The costs of implementing countermeasures must be considered relative to:

A

Dollars: When determining the dollar cost of a countermeasure, consider the purchase price and
the life-cycle maintenance costs (e.g., installation, preventive maintenance, repair/warranty,
replacement, and training).
Inconvenience: When determining the cost of a countermeasure in terms of inconvenience,
consider whether the inconvenience caused is offset by the measure of risk reduction gained. If a
countermeasure is inconvenient, people will find a way to circumvent it.

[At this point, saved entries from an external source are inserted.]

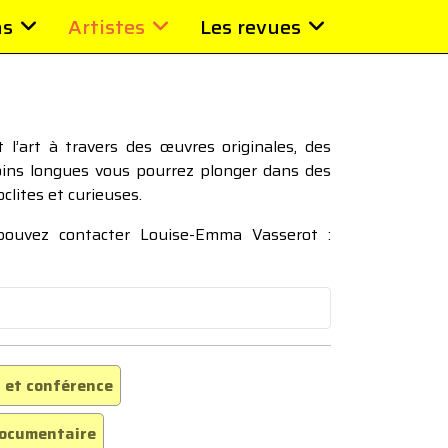
ns
Artistes
Les revues
l’art à travers des œuvres originales, des
moins longues vous pourrez plonger dans des
oclites et curieuses.
 pouvez contacter Louise-Emma Vasserot :
 et conférence
ocumentaire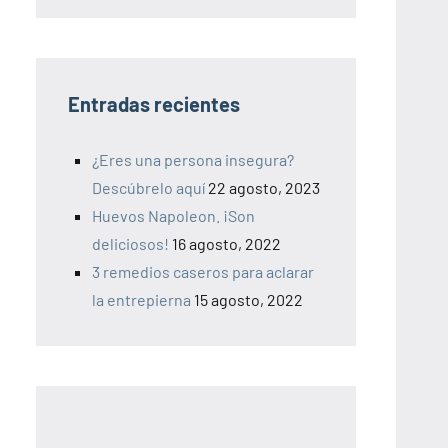
Entradas recientes
¿Eres una persona insegura?
Descúbrelo aquí
22 agosto, 2023
Huevos Napoleon. ¡Son
deliciosos!
16 agosto, 2022
3 remedios caseros para aclarar
la entrepierna
15 agosto, 2022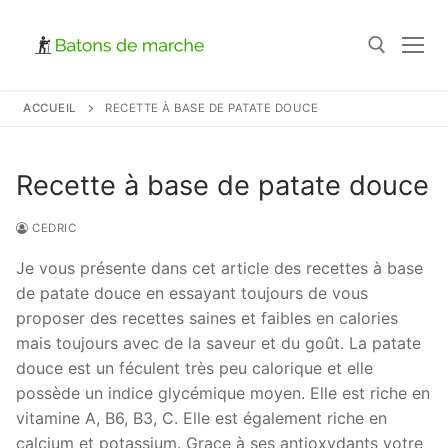
Aller
au
contenu
ACCUEIL
RECETTE À BASE DE PATATE DOUCE
Rechercher :
Recette à base de patate douce
CEDRIC
Je vous présente dans cet article des recettes à base
de patate douce en essayant toujours de vous
proposer des recettes saines et faibles en calories
mais toujours avec de la saveur et du goût. La patate
douce est un féculent très peu calorique et elle
possède un indice glycémique moyen. Elle est riche en
vitamine A, B6, B3, C. Elle est également riche en
calcium et potassium. Grace à ses antioxydants votre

Personnel: When determining the cost of a countermeasure in terms of the personnel required
for its implementation, consider the number of personnel needed to manage the countermeasure
as well as the skills, knowledge, and abilities of the personnel involved. Additionally, personnel
training needs/costs must be considered.
Time: When determining the cost of a countermeasure in terms of time, include the time to
implement or oversee the countermeasure and the time to prepare for its implementation, as well
as any time required for follow-up and evaluation.
Other: When determining the cost of a countermeasure in terms of any other influences,
consider the adverse publicity, political repercussions, reduced operational efficiency, and
unfavorable working conditions resulting from its implementation.